====== Excerto do documento
Movie title: Kuraudo

Country: Japão

Duration: 124 min.

Director(s): Kiyoshi Kurosawa

Actor(s): Masaki Suda, Kotone Furukawa, Daiken Okudaira, Amane Okayama, Yoshiyoshi Arakawa, Masakata Kubota, Masaaki Akahori, Mutsuo Yoshioka, Yoshiyuki Morishita, Testsuya Chiba

Genre: Drama, Thriller, Ação, Terror, 2024

  • Cláudio Alves - 90

CONCLUSÃO:

Sem desrespeito a Akira, mas o cinema japonês tem novo rei com o nome de Kurosawa. Assim é desde os anos 90, quando Kiyoshi Kurosawa primeiro alcançou renome internacional. Sua mestria só se tem intensificado com o passar dos anos e “Cloud” é mais um triunfo, dissecando os vícios do capitalismo na era da internet ao mesmo tempo que propõe um pesadelo lúcido onde o ódio e a violência são um contágio mental, capaz de por todo o mundo contra o mesmo homem.
============
**Instrução dada 1**. Reproduza fielmente a crítica ao filme, de "Duration: 124 min." a "o mesmo homem.".
**Instrução dada 2**. Segundo a crítica ao filme, desde que década Kiyoshi Kurosawa goza de renome internacional?
**Instrução dada 3**. Escreva a continuação da crítica ao filme “Cloud”, a partir da última frase apresentada.
Os itens não têm aqui qualquer papel.
====== Itens fornecidos
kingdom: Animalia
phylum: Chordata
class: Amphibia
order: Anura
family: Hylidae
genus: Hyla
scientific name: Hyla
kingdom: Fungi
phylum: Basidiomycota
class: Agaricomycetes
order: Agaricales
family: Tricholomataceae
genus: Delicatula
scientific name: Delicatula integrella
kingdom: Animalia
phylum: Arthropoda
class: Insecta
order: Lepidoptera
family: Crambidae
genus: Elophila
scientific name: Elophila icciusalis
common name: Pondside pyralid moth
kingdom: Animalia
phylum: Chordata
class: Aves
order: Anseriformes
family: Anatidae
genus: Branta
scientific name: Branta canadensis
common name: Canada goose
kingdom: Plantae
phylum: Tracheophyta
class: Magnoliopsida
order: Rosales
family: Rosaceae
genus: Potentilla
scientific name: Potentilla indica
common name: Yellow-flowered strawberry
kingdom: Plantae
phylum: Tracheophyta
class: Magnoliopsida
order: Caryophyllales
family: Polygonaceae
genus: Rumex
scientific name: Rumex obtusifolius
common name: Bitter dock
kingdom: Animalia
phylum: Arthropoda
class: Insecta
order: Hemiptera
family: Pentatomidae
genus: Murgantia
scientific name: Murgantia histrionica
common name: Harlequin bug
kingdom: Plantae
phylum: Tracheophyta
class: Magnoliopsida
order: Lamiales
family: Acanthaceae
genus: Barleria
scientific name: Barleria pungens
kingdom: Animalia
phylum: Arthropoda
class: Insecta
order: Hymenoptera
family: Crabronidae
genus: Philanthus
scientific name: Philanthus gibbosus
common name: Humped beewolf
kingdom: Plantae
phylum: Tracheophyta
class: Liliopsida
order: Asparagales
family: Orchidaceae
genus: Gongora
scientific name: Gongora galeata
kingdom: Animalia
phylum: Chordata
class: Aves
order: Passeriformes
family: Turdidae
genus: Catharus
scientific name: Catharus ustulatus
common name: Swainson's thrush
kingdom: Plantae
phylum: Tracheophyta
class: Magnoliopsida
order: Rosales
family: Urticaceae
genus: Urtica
============
**Resposta 1**.
Duration: 124 min.

Director(s): Kiyoshi Kurosawa

Actor(s): Masaki Suda, Kotone Furukawa, Daiken Okudaira, Amane Okayama, Yoshiyoshi Arakawa, Masakata Kubota, Masaaki Akahori, Mutsuo Yoshioka, Yoshiyuki Morishita, Testsuya Chiba

Genre: Drama, Thriller, Ação, Terror, 2024

  • Cláudio Alves - 90

CONCLUSÃO:

Sem desrespeito a Akira, mas o cinema japonês tem novo rei com o nome de Kurosawa. Assim é desde os anos 90, quando Kiyoshi Kurosawa primeiro alcançou renome internacional. Sua mestria só se tem intensificado com o passar dos anos e “Cloud” é mais um triunfo, dissecando os vícios do capitalismo na era da internet ao mesmo tempo que propõe um pesadelo lúcido onde o ódio e a violência são um contágio mental, capaz de por todo o mundo contra o mesmo homem.

**Resposta 2**. Desde os anos 90.

**Resposta 3**.
O MELHOR: A alquimia tonal que torna “Cloud” numa autêntica balbúrdia de ação nas suas passagens finais, tecendo moralismos críticos através da completa amoralidade narrativa. Mais nenhum realizador senão Kurosawa conseguiria tal façanha.

O PIOR: O materialismo ferrenho que a namorada de Yoshii personifica pode ter conotações desconfortavelmente misóginas, especialmente porque ela é a única mulher num elenco cheio de homens.